I read the report in silence, barely hearing the hushed conversation between Dennis and Nguyen behind me. Each paragraph tightened the vice. My pulse picked up and the rushof blood in my ears grew louder. Whoever had done this hadn’t just framed Lexa, they’d set me up. My name wasn’t on the report, but it might as well have been.
I was still reading, glaring at the screen, when a cacophony of crashing equipment and yelling sliced through my focus, and I wheeled around to see one of my agents running down the hall, covered in blood.
5
“Med team! I need a med team!” Charlotte bellowed as she ran. She glanced through the glass wall separating the conference room from the hallway, locked eyes with me, and skidded to a halt. “Senna!” She pounded her bloody fists on the glass once. “Thank fuck.”
The woman was drenched in crimson. It painted her auburn hair and her pale neck, and gave the front of her black tactical gear a gruesome shine.
I moved quickly out the door and followed her back the way she’d come. “What happened?” A new drip of adrenaline seeped into my blood, heightening my focus until I picked up the weak pulse of dying magic coming from down the hall.
“Smith needs help, fast,” she breathed.
“Give me a summary.”
We rounded the corner, and I had to push through the urge to pause and take in the scene. There was so much blood.
“We were extracting the shifter girl when we were attacked. I swear to gods, Senna, half the damn pack came after us.”
Brody glanced up at me from the floor, looking every bit likea warrior, with streaks of deep red smeared across his tanned face. Then he looked down at the young man in his arms. “He lost consciousness about five minutes ago.”
Which meant he couldn’t shift to start the healing process himself.
I sank to my knees and pressed my hands to either side of Smith’s head, wincing at the knots forming beneath his black curls.
My magic went to work quickly, pouring out of me and into him, finding and assessing the damage. I didn’t care about the scrapes or bruises, or even the obvious concussion. All of that would heal on its own once he could safely shift. My magic in this instance was purely triage. I needed to find the most serious damage and do what I could to repair it.
Closing my eyes, I sent another pulse through his nervous system.
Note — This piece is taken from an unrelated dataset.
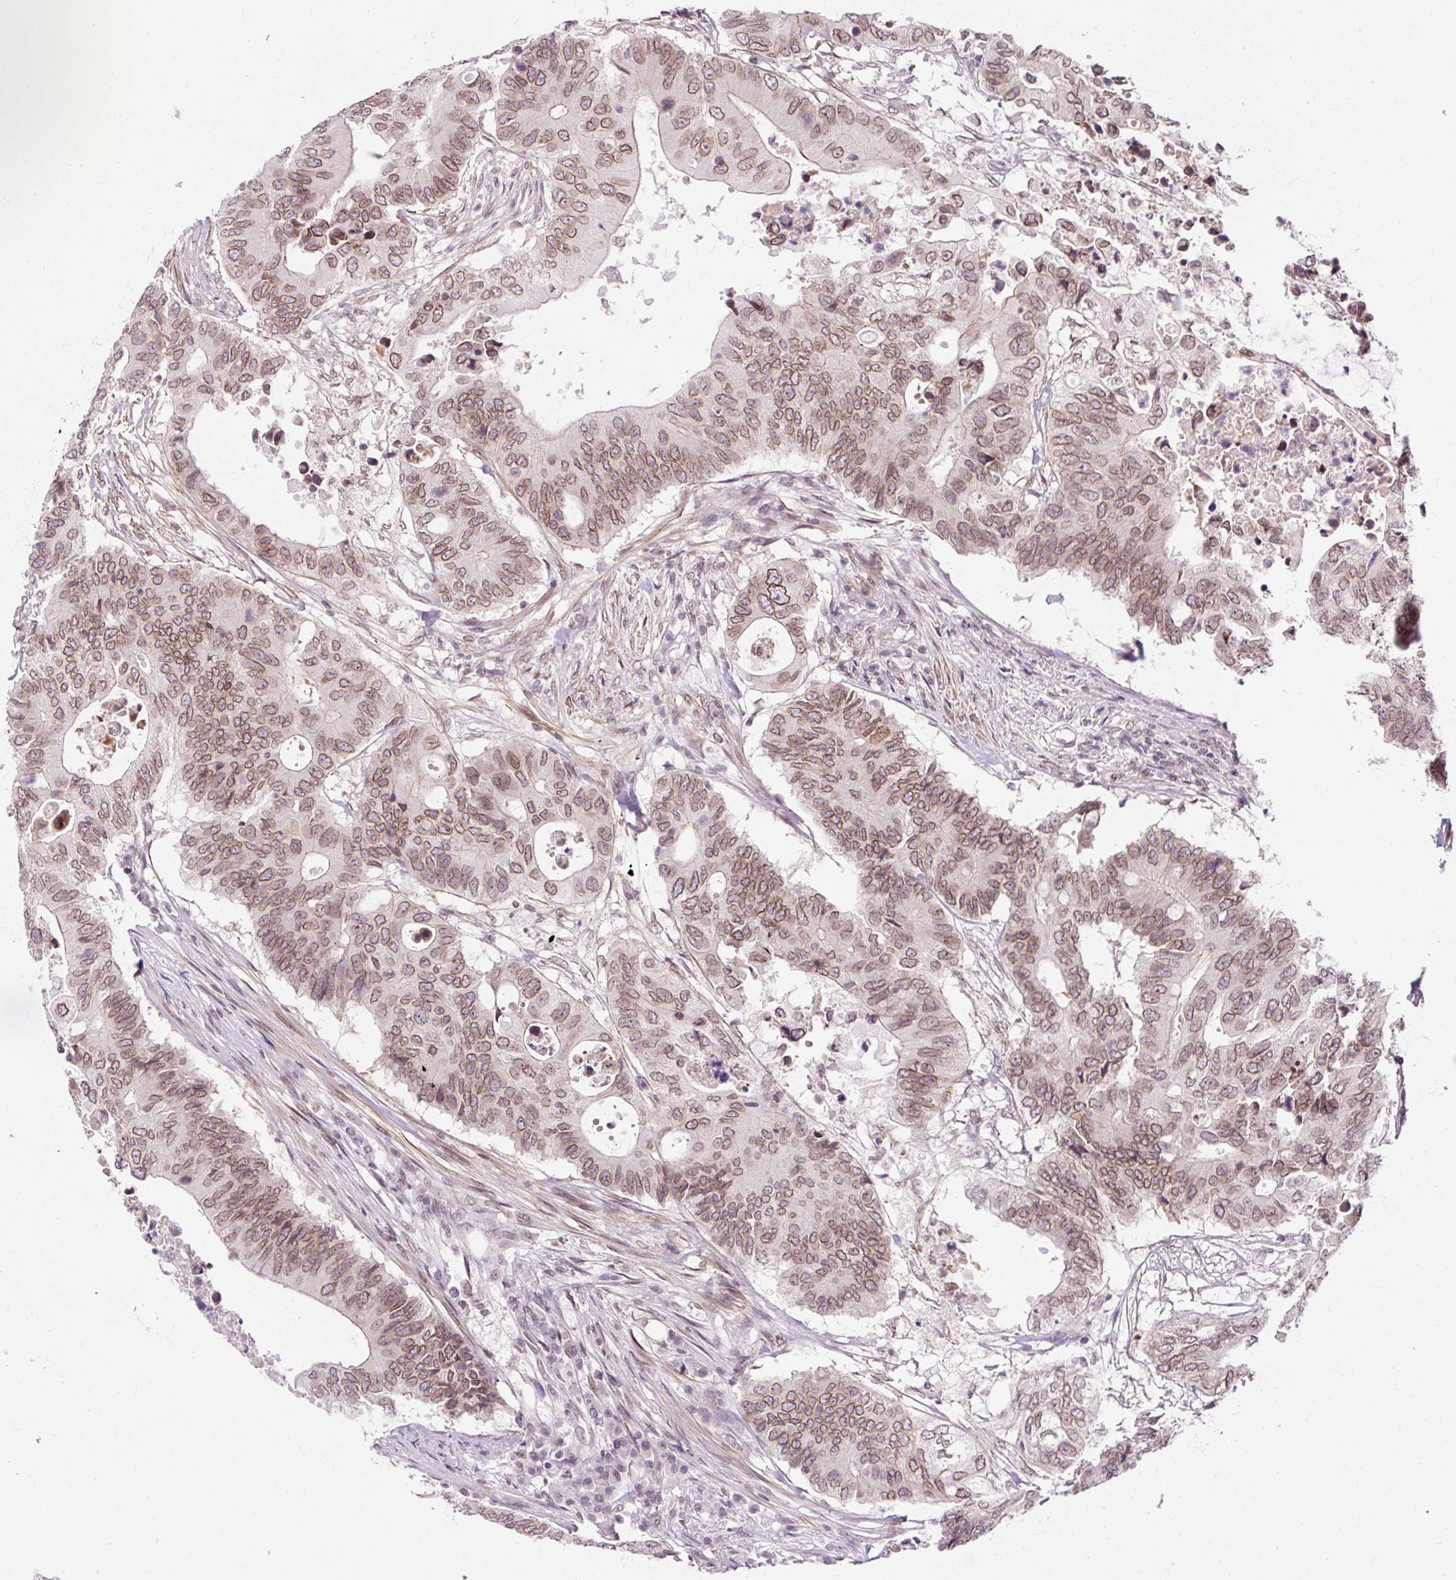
{"staining": {"intensity": "moderate", "quantity": ">75%", "location": "cytoplasmic/membranous,nuclear"}, "tissue": "colorectal cancer", "cell_type": "Tumor cells", "image_type": "cancer", "snomed": [{"axis": "morphology", "description": "Adenocarcinoma, NOS"}, {"axis": "topography", "description": "Colon"}], "caption": "This is an image of immunohistochemistry (IHC) staining of colorectal cancer (adenocarcinoma), which shows moderate expression in the cytoplasmic/membranous and nuclear of tumor cells.", "gene": "ZNF610", "patient": {"sex": "male", "age": 71}}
It would have been so much easier if my magic worked the way it did in movies. If I could just lay my hands over the cut or broken bone and let it go to work.
In reality, my magic was energy-based, and this part worked best through the nervous system. That meant starting at the head was the quickest way to get things moving, even when I could see the blood leaking from Smith’s middle.
The moment I found the worst of the damage, I opened the gates and let my power flood through his system to that spot. His body ate it up, absorbing it so quickly that I had to fight to keep it from creating a vacuum and sucking the power from me to heal itself.
This was the point in healing where things got tricky. If I lost control of the connection or let him take too much, he could drain me dry. It wouldn’t kill me. At least, I’d never come that close with it. But it could take me out of a fight and leave me bedridden for days.
I eased back on the flow, narrowing it to a steady stream without letting Smith’s system pull everything it wanted. Even with that, the drain was coming on fast. The wound to his abdomen was life-threatening, but it wasn’t just the blood loss that would kill him. It was the damage to his liver. If I couldn’t get it healed before the bile spilling from it poisoned everything around it, he was as good as dead.
I directed my magic to that singular point, opening the flow incrementally, until I felt the last bit of liver tissue repair itself. Then I got to work on the blood loss. By the time the med team loaded him onto a gurney and wheeled him off, I was already fading.
I fell back against the wall, breathing hard, doing my damnedest to stay conscious. “Shay?”